Lt. Gov. Dan Patrick expressed concern Monday about the Texas Education Agency’s arbitrary 8.5 percent “benchmark” for special education enrollments in Texas schools that has driven the percentage of disabled children receiving therapy, counseling and tutoring to the lowest rate in the nation.
“Helping children with disabilities has been a priority for the Lt. Governor even before he was elected to public office and he was very concerned to learn about prior policies,” Patrick’s spokesman, Alejandro Garcia, said in a statement. “Our office is working very closely with the Commissioner of Education to ensure that students are identified and served appropriately.”
The move aligns the conservative leader of the state Senate with state House Speaker Joe Straus, R-San Antonio, who also has expressed concern about the benchmark.
Gov. Greg Abbott’s office has so far declined comment.
Patrick’s statement came one day after the Houston Chronicle reported that the Laredo Independent School District and numerous others across the state have responded to TEA pressure to meet the enrollment benchmark by removing children with autism, learning disabilities, stuttering and other speech impairments and mental disabilities from special education. In the Laredo ISD, more than 700 children were removed from special education in 2007, when only 78 new students entered the program.

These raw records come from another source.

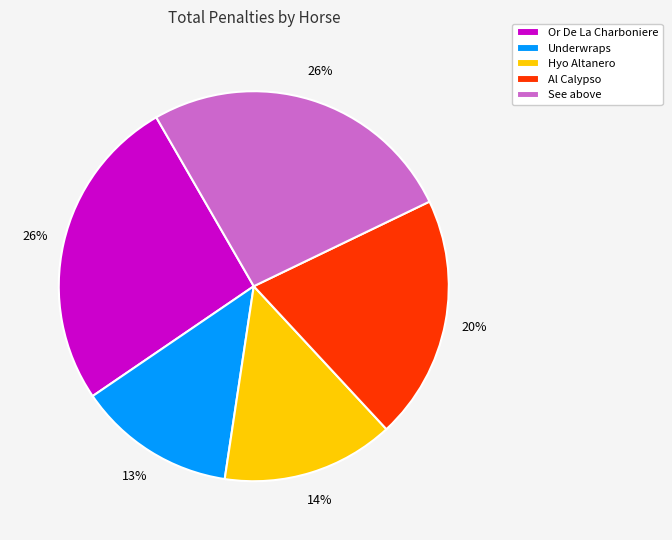

Is the sum of Al Calypso and Underwraps greater than half?

No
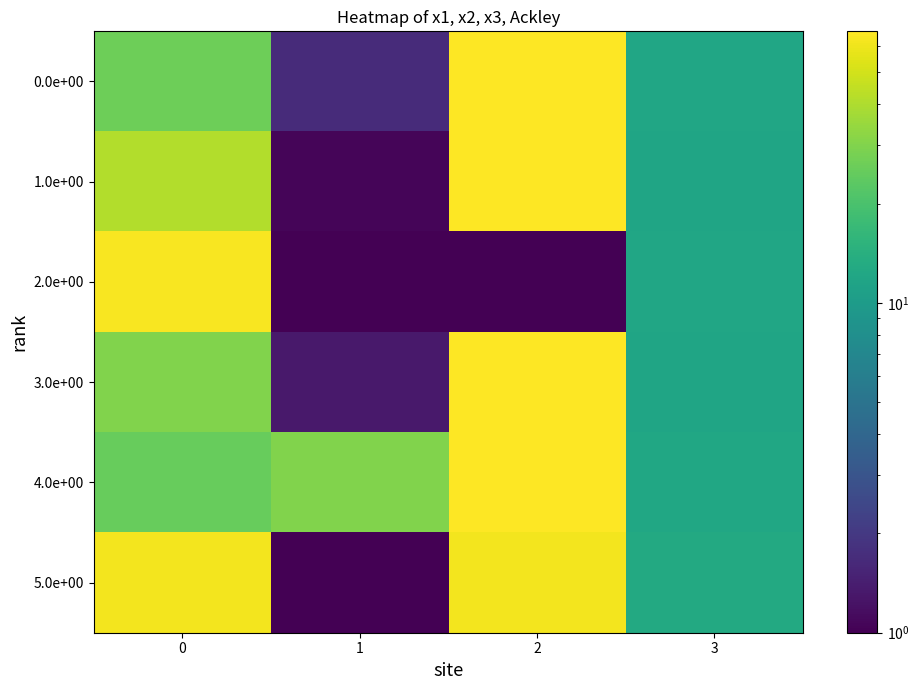

Reading right to left, list all the values displayed in this chart.

0.0e+00: 3=12.0	2=66.3	1=1.7	0=26.4
1.0e+00: 3=11.8	2=66.5	1=1.1	0=41.2
2.0e+00: 3=11.9	2=1.0	1=1.0	0=63.4
3.0e+00: 3=11.9	2=66.5	1=1.3	0=30.0
4.0e+00: 3=12.3	2=66.5	1=30.2	0=24.9
5.0e+00: 3=12.7	2=61.8	1=1.0	0=61.6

After a six-month investigation, the Chronicle reported last month that the TEA had quietly implemented the 8.5 percent enrollment target without consulting state lawmakers, the federal government or any research. The agency has since aggressively enforced the target by requiring districts serving too many kids to implement Corrective Action Plans, among
other punishments, that describe the steps they plan to take to reduce their special education enrollments.

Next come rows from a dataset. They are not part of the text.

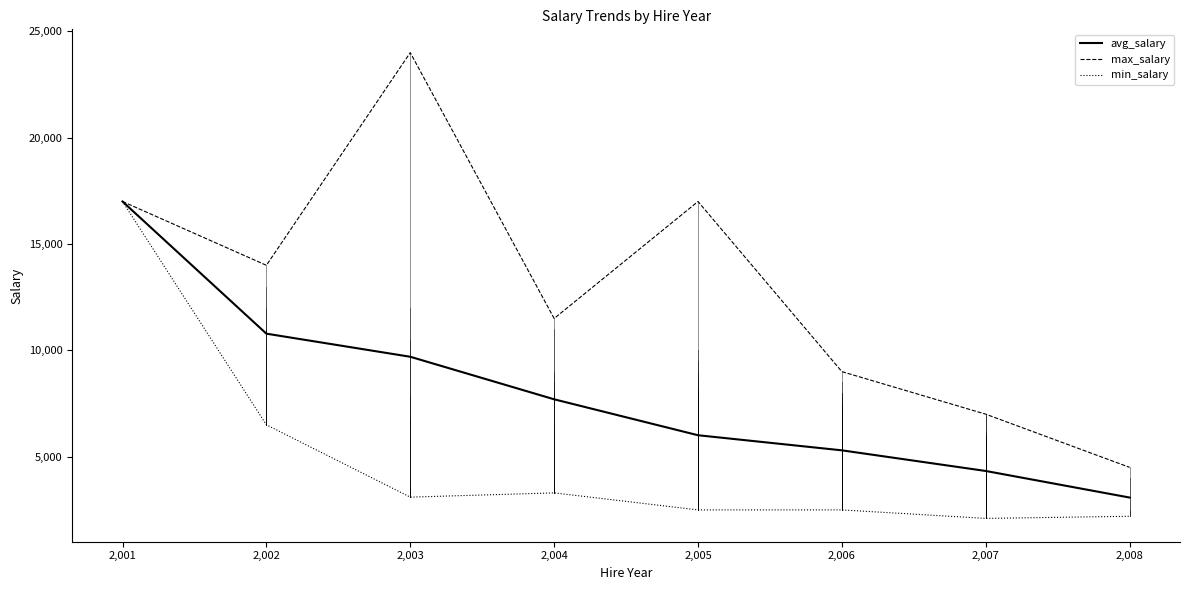

List the labels in order of avg_salary value, largest first.

2,001, 2,002, 2,003, 2,004, 2,005, 2,006, 2,007, 2,008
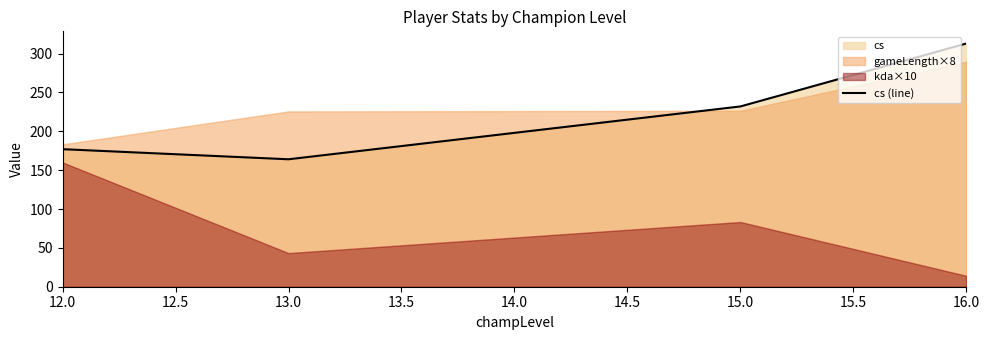

Is it true that cs (line) equals 232 at 15.0?

True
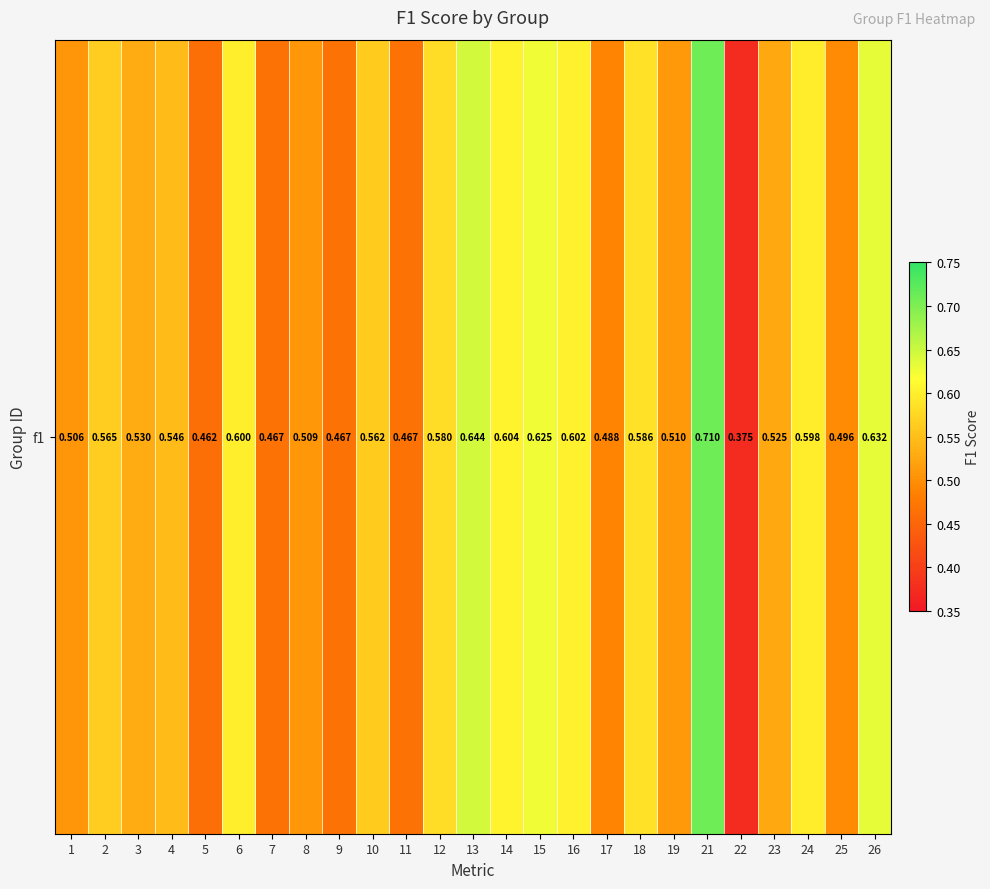

What value does the data have at 15?

0.6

In the 12 years since its implementation, the percentage of special education students in Texas has dropped from near the national average of 13 percent to exactly 8.5 percent, by far the lowest of any state
in America. The state’s two largest school systems, Houston and Dallas, are even lower, at 7.4 percent and 6.9 percent, the lowest rates among the country’s major school districts. If special education enrollments in Texas were at the national average, an additional 250,000 children
would be receiving services.
Federal law obligates all public schools to provide specialized education to all eligible children with disabilities. In response to the Chronicle investigation, the U.S. Department of Education on Oct. 3 ordered the TEA to end the target unless it can prove that no kids have been deprived of services. The department also told state officials to report on how many school districts may have denied services to students with disabilities and how they plan to “remedy the effect of such past practices.”
TEA officials have said they will review the benchmark without conceding that any eligible child has been deprived of an appropriate special education mandated by federal law.
State Sen. Judith Zaffirini, D-Laredo, said she was “shocked and outraged” by the Chronicle’s report on Sunday, in which one former Laredo ISD elementary school speech therapist, Maricela Gonzalez, described how she and others were ordered to purge the special education rolls.
“We basically just picked kids and weeded them out,” she said.
Zaffirini vowed to join with other lawmakers to create legislation to eliminate the special education “cap.”
It is unclear how Patrick, a former chairman of the Senate’s Education Committee, hopes to address the issue. His office declined comment.